Guérassime regardait en souriant cette manœuvre.

Le laquais, las de ses vains efforts, lui fit comprendre par signe que sa maîtresse désirait qu'on lui portât l'animal fugitif.

À cette demande, Guérassime parut inquiet. Cependant il ne pouvait y résister. Il prit Moumou entre ses mains et la remit à Étienne qui se hâta d'aller la déposer sur le parquet du salon. La baruinia l'appelle d'une voix caressante; mais la pauvre bête, qui n'avait jamais posé le pied dans ce brillant appartement, se sentit effarouchée et tenta de s'esquiver.
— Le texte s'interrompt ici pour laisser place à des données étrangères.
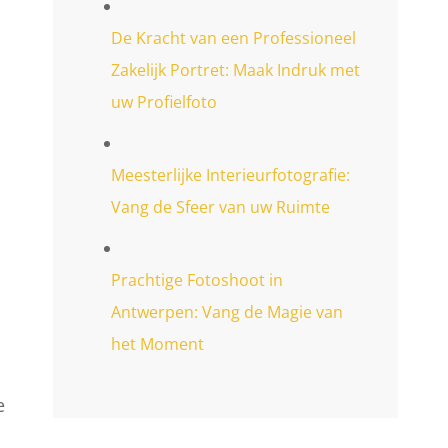
De Kracht van een Professioneel
Zakelijk Portret: Maak Indruk met
uw Profielfoto
Meesterlijke Interieurfotografie:
Vang de Sfeer van uw Ruimte
Prachtige Fotoshoot in
Antwerpen: Vang de Magie van
het Moment
e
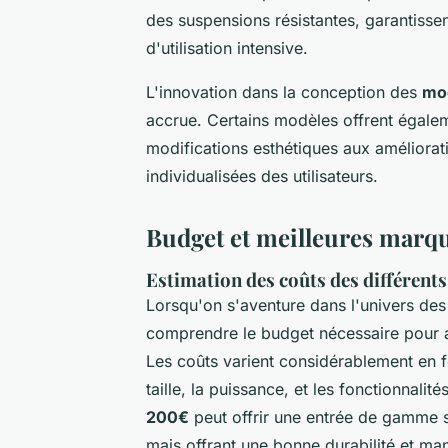
des suspensions résistantes, garantiss
d'utilisation intensive.
L'innovation dans la conception des
mo
accrue. Certains modèles offrent égale
modifications esthétiques aux améliorat
individualisées des utilisateurs.
Budget et meilleures marq
Estimation des coûts des différent
Lorsqu'on s'aventure dans l'univers de
comprendre le budget nécessaire pour a
Les coûts varient considérablement en fo
taille, la puissance, et les fonctionnal
200€
peut offrir une entrée de gamme s
mais offrant une bonne durabilité et man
Repoussée par l'obséquieux Étienne, elle se tapit contre le mur, toute tremblante.

«Moumou, Moumou, viens près de moi, viens près de ta maîtresse, lui dit la baruinia; viens, ma petite.

—Viens, Moumou,» répétèrent à l'unisson les commensales.

Mais Moumou regardait d'un air inquiet autour d'elle et ne quittait pas sa place.